La situazione italiana
Piemonte, Campania, Lombardia e Isole sono le regioni che registrano il numero più elevato di nuovi casi e una più alta mortalità: tra le possibili ragioni, l’elevata età media della popolazione e il maggior rischio di esposizione professionale. Fattore indispensabile, come per le altre forme di tumore, risulta essere la diagnosi precoce: per 8 pazienti su 10 (80%) la sopravvivenza a cinque anni aumenta se la malattia viene diagnosticata in fase iniziale, a fronte di 1 paziente su 10 (10%) nel caso di diagnosi in stadio avanzato. Un ostacolo alla possibilità di individuare la malattia nei primi stadi è dato dall’eterogeneità dei sintomi che non sempre vengono riconosciuti. 
La diagnosi
“Un concreto passo in avanti a favore della diagnosi precoce è oggi possibile ricorrendo a una nuova metodica di diagnosi fotodinamica che, grazie a un mezzo di contrasto fotosensibile, permette di scoprire focolai di forme preneoplastiche invisibili a occhio nudo – ha sottolineato Vincenzo Mirone, professore Ordinario di Urologia presso l'Università Federico II di Napoli, e Segretario Generale della Società Italiana di Urologia - Rispetto alla normale cistoscopia a luce bianca, la cistoscopia con mezzo di contrasto a luce blu è in grado di evidenziare sulla parete vescicale delle microalterazioni neoplastiche, anche infinitamente piccole, che diversamente sfuggirebbero all’attenzione del chirurgo.” Anche le ricerche volte all’individuazione di marcatori tumorali promettono di dare una svolta significativa alla gestione di questa neoplasia, offrendo la possibilità di ulteriori metodologie per la diagnosi precoce ma anche per il monitoraggio post-trattamento e della recidiva.
 
Paese che vai, trattamento che trovi
La possibilità per il paziente di accedere a trattamenti oncologici innovativi, purtroppo, fa registrare ancora profonde disparità nei vari Paesi. Considerando le 37 nuove terapie introdotte nel quadriennio 2009-2013, gli Stati Uniti sono il Paese che ha garantito il più facile accesso (ben 31 trattamenti), mentre la Spagna ne ha messi a disposizione solo la metà. Per l’Italia, la percentuale si attesta attorno al 60%. Tali differenze, sono destinate a divenire ancora più marcate in vista dell’imminente cambio di paradigma introdotto dall’immunoterapia.
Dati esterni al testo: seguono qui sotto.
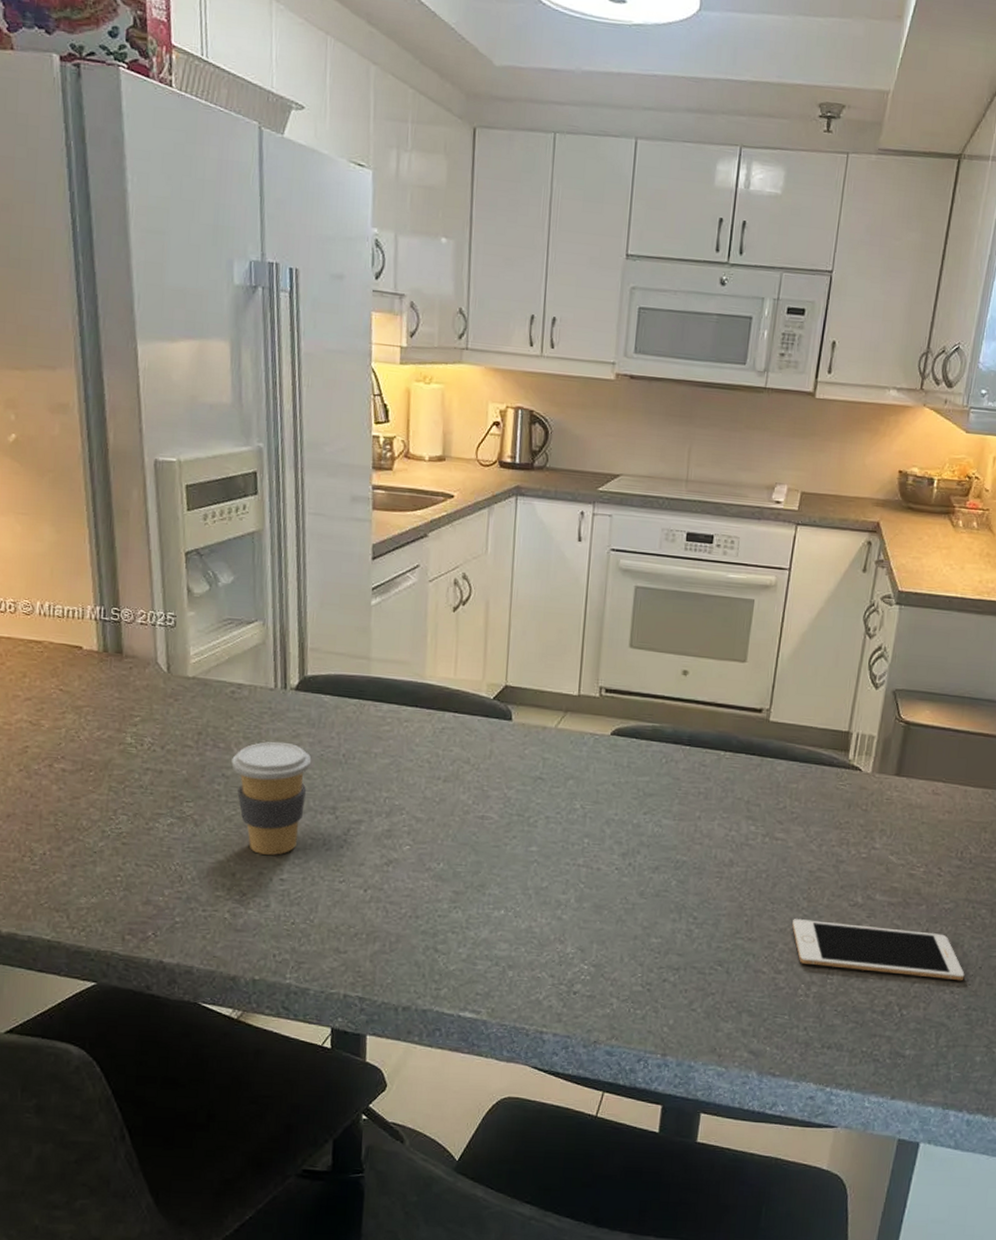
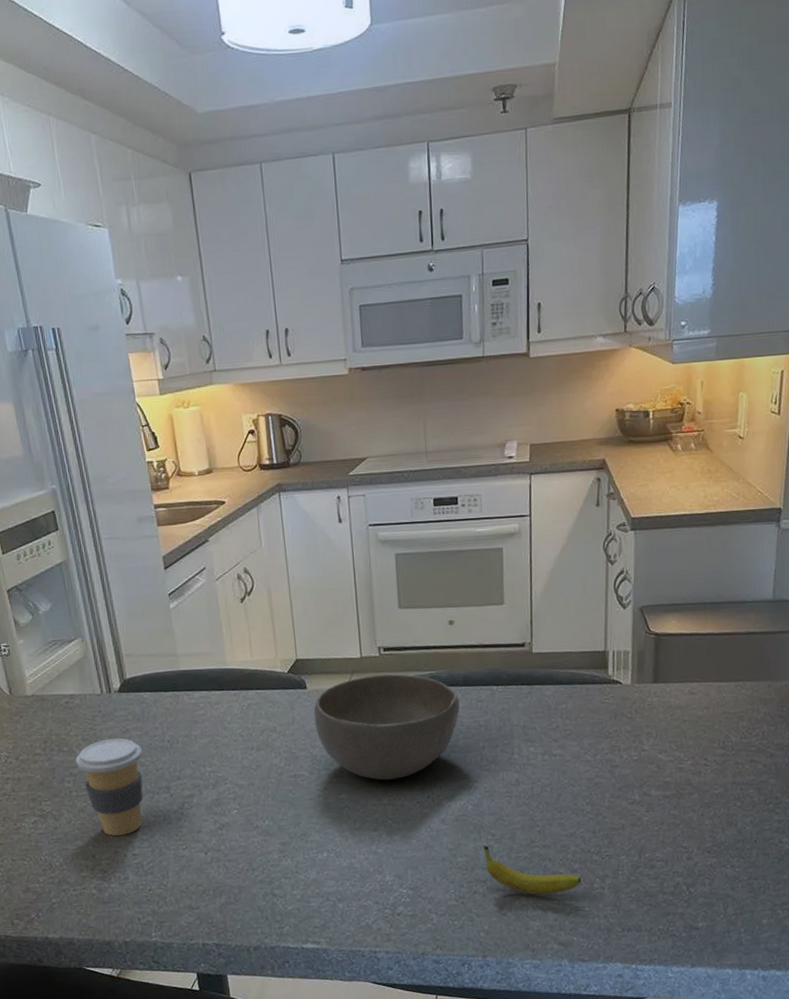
bowl: none [514,717,681,839] -> present [314,673,460,780]
fruit: none [681,929,785,994] -> present [483,845,581,894]
cell phone: present [792,919,965,981] -> none [580,816,742,861]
È evidente la necessità che, sia a livello europeo sia a livello italiano, vengano fatti rapidi passi in avanti per garantire l’accesso dei malati a queste nuove promettenti terapie. 
 
Il tumore alla vescica e la qualità della vita
“La cistectomia radicale è una delle più traumatiche operazioni chirurgiche in ambito oncologico in termini di impatto sulla qualità di vita, esponendo il paziente a rischio di complicanze funzionali quali problemi della sfera sessuale e incontinenza urinaria. Interventi riabilitativi e terapeutici intrapresi con tempestività, sia sul versante dell’andrologia (per i problemi sessuali) sia sul versante dell’Urologia Funzionale (per i problemi della incontinenza) sono cruciali per consentire un recupero funzionale che può essere anche significativo – ha spiegato Roberto Carone, presidente della Società Italiana di Urologia e Direttore della Struttura Complessa di Neuro-Urologia della A.O.U. Città della salute e della scienza di Torino -. In particolare oggi in Italia possiamo contare sulla presenza di elevate competenze nell’ambito dell’urologia funzionale e della uro-riabilitazione, ma all’alto livello qualitativo non corrisponde una distribuzione sul territorio nazionale omogenea e quantitativamente adeguata. E’ auspicabile – ha concluso Carone - una maggiore interazione tra uro-oncologia e urologia funzionale, con la creazione di team multidisciplinari in grado, sulla base di competenze integrate, di assicurare il miglior percorso terapeutico per il paziente”.